The Patient’s Rights
Under the new federal regulations, patients have certain rights regarding medical records and medical billing information. These are:
- Right to be informed on how the doctor will use personal health information. Many doctors, insurance companies, and hospitals must give patients a Notice of Privacy Practices. This form tells the patient how his or her health information will be used.
- Right to set limits on who gets to see personal health information. The doctors, insurance companies, and healthcare agencies must ask for the patient’s written permission before any health information is released.

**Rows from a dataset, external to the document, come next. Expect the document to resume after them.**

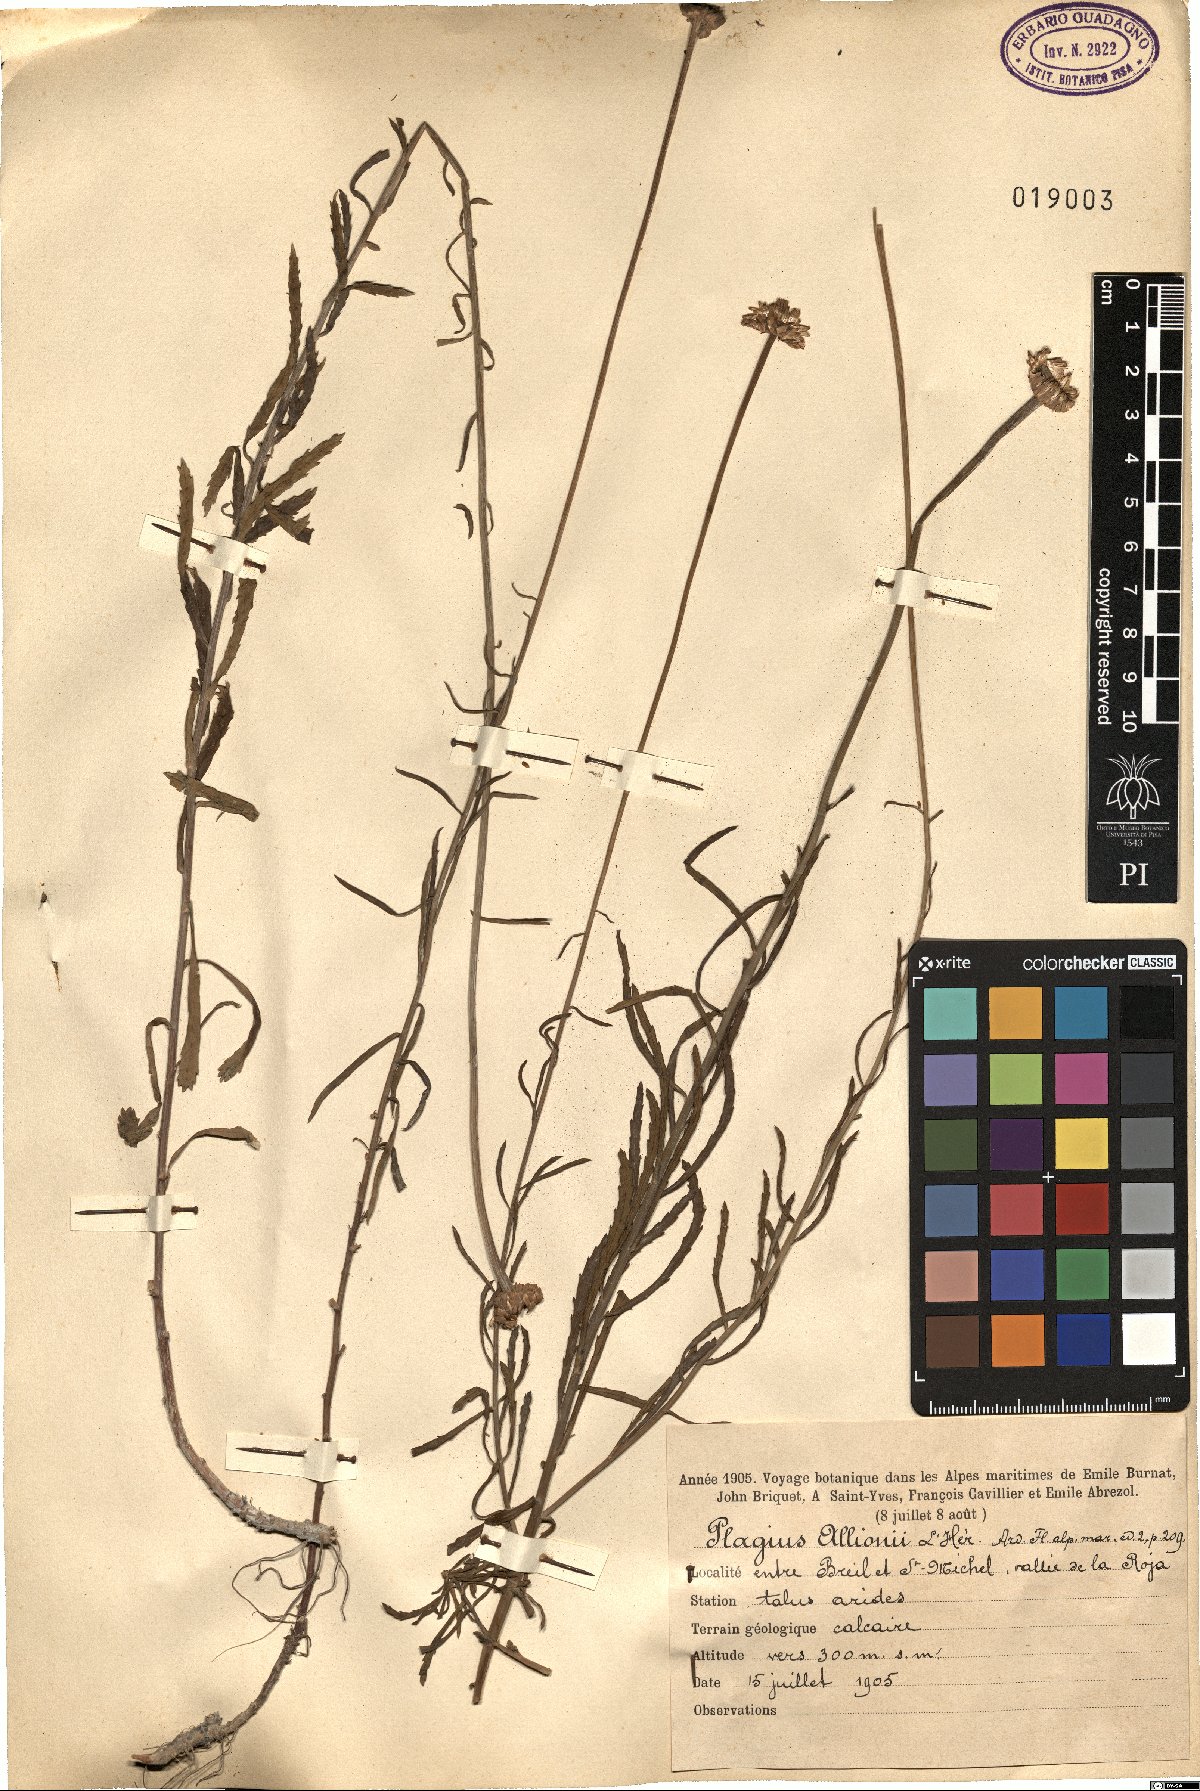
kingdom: Plantae
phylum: Tracheophyta
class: Magnoliopsida
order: Asterales
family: Asteraceae
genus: Plagius
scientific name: Plagius flosculosus
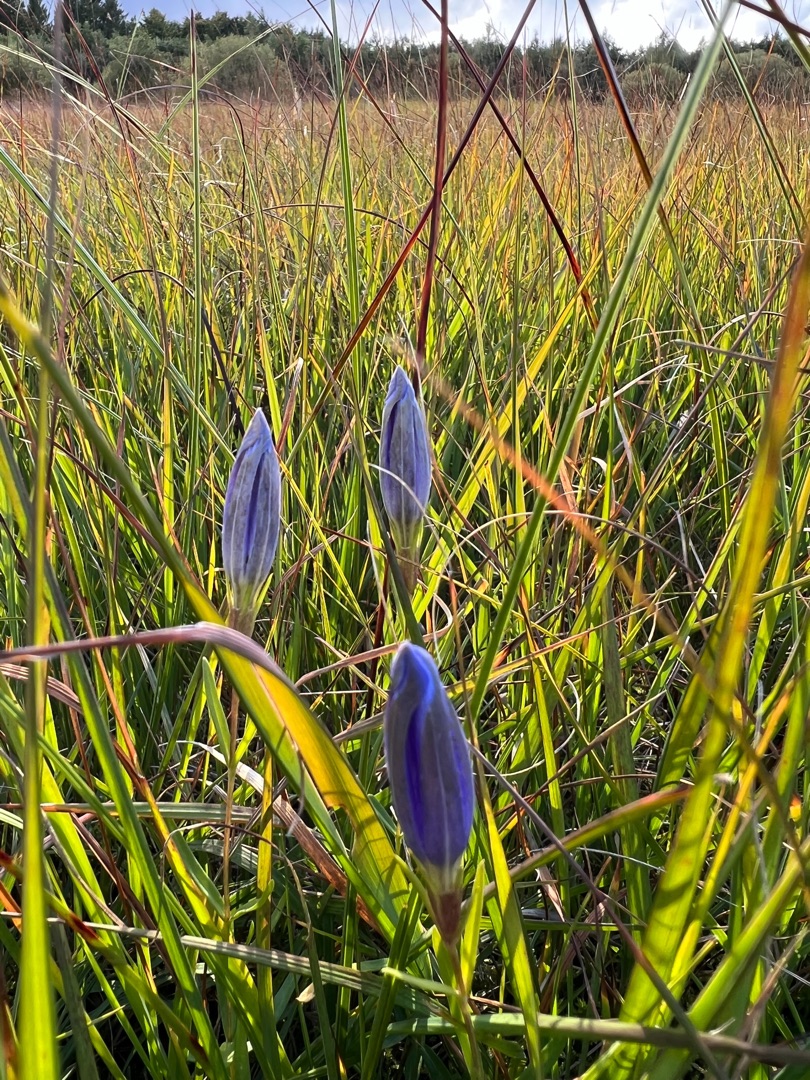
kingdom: Plantae
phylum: Tracheophyta
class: Magnoliopsida
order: Gentianales
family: Gentianaceae
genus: Gentiana
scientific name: Gentiana pneumonanthe
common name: Klokke-ensian
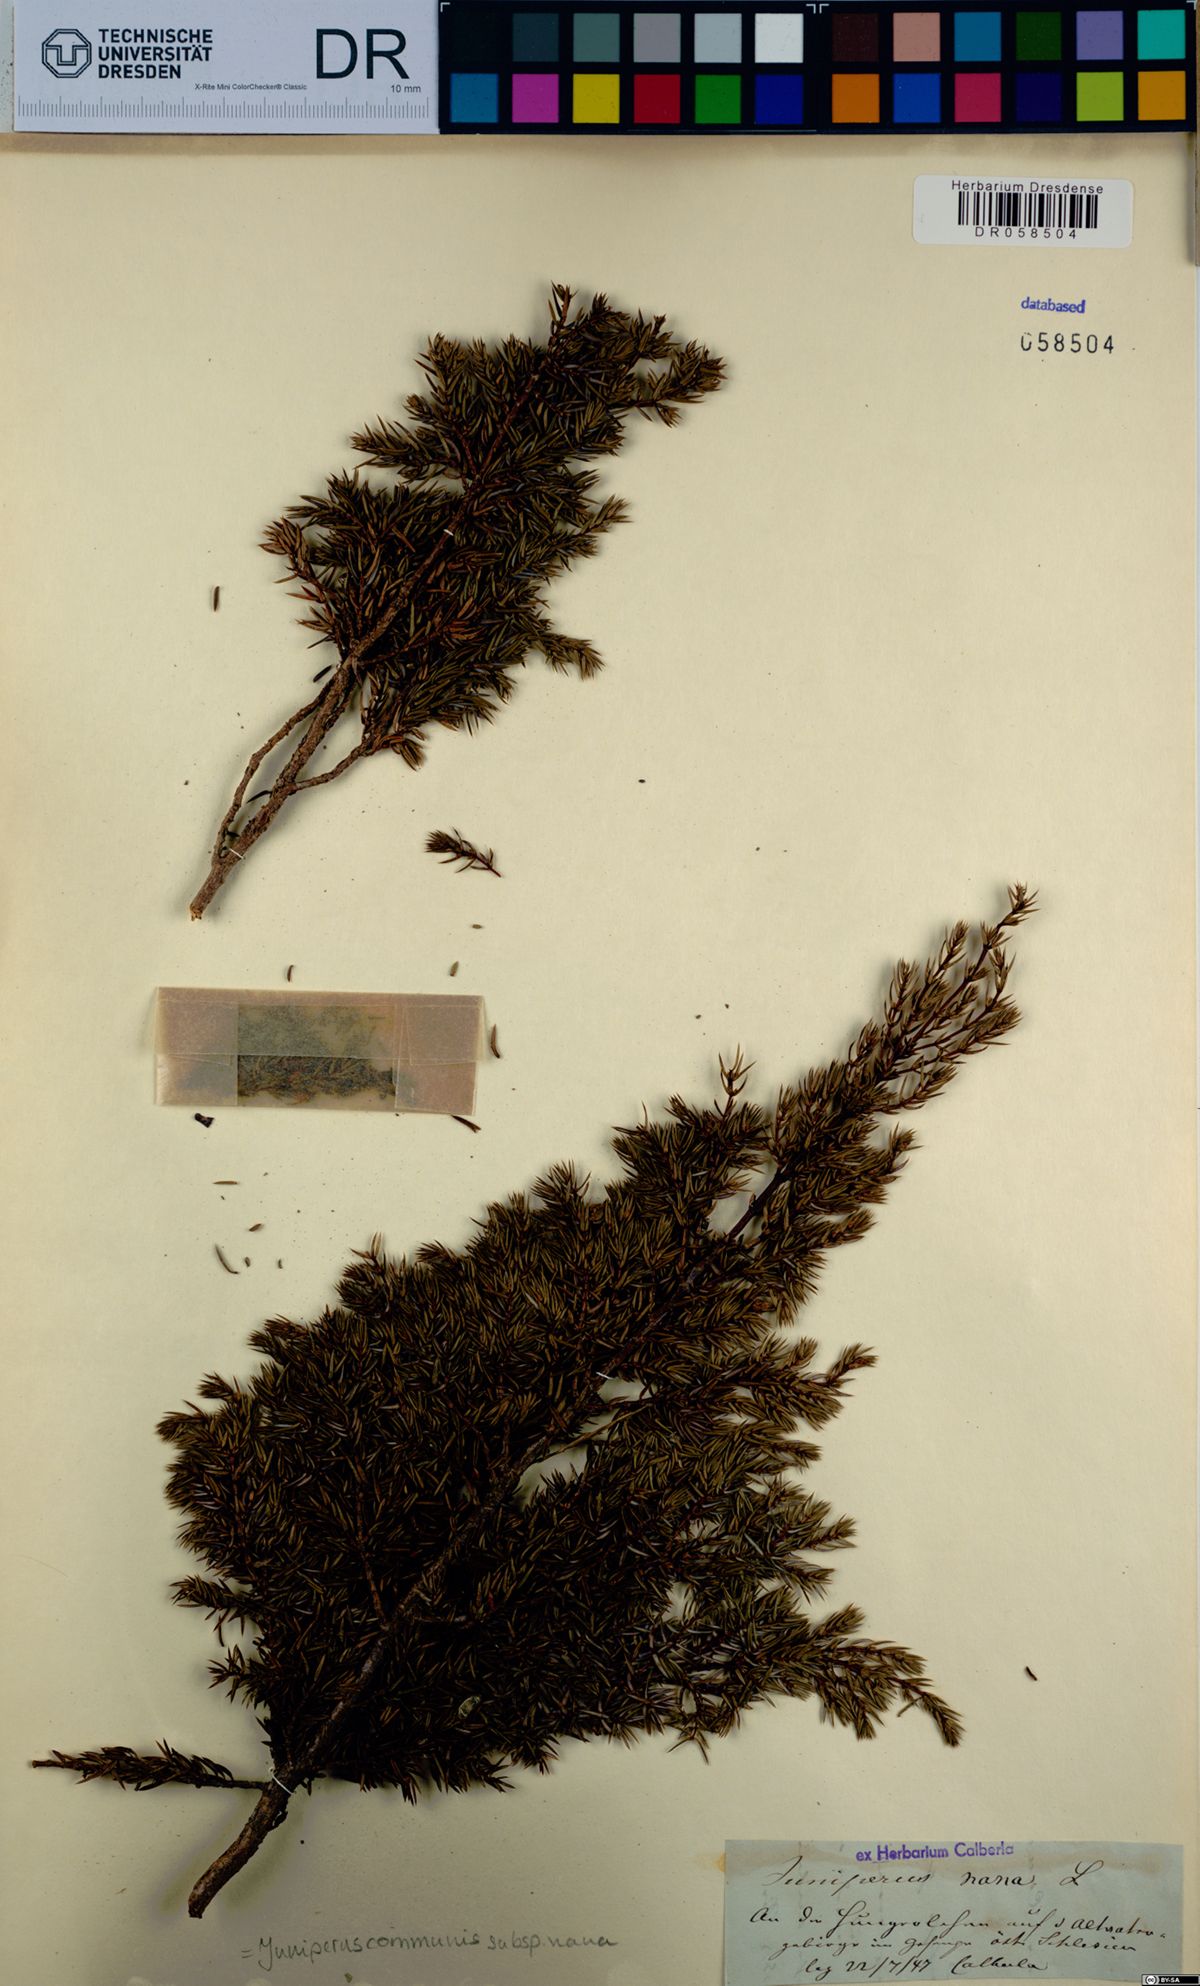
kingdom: Plantae
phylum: Tracheophyta
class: Pinopsida
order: Pinales
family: Cupressaceae
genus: Juniperus
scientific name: Juniperus communis
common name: Common juniper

- Right to authorization. A patient’s written permission to release health information is called an “authorization.” This document states what information can be released, for what purpose the information is to be released, and to who it goes to.
- Right to ask the doctor or health plan to contact the patient in certain ways and at certain locations. The healthcare workers will ask the patient to specify how they wish to be contacted, and at what location they can call or ask for the patient.
- Right to be informed when personal health information is given out. The healthcare providers must inform the patient when his or her health information is transferred or sent to an agency. This is referred to as “accounting of disclosures.”
- Right to stop unwanted mail about new medical services or drugs. Healthcare providers must ask you to give consent before they give or sell your health information for marketing purposes.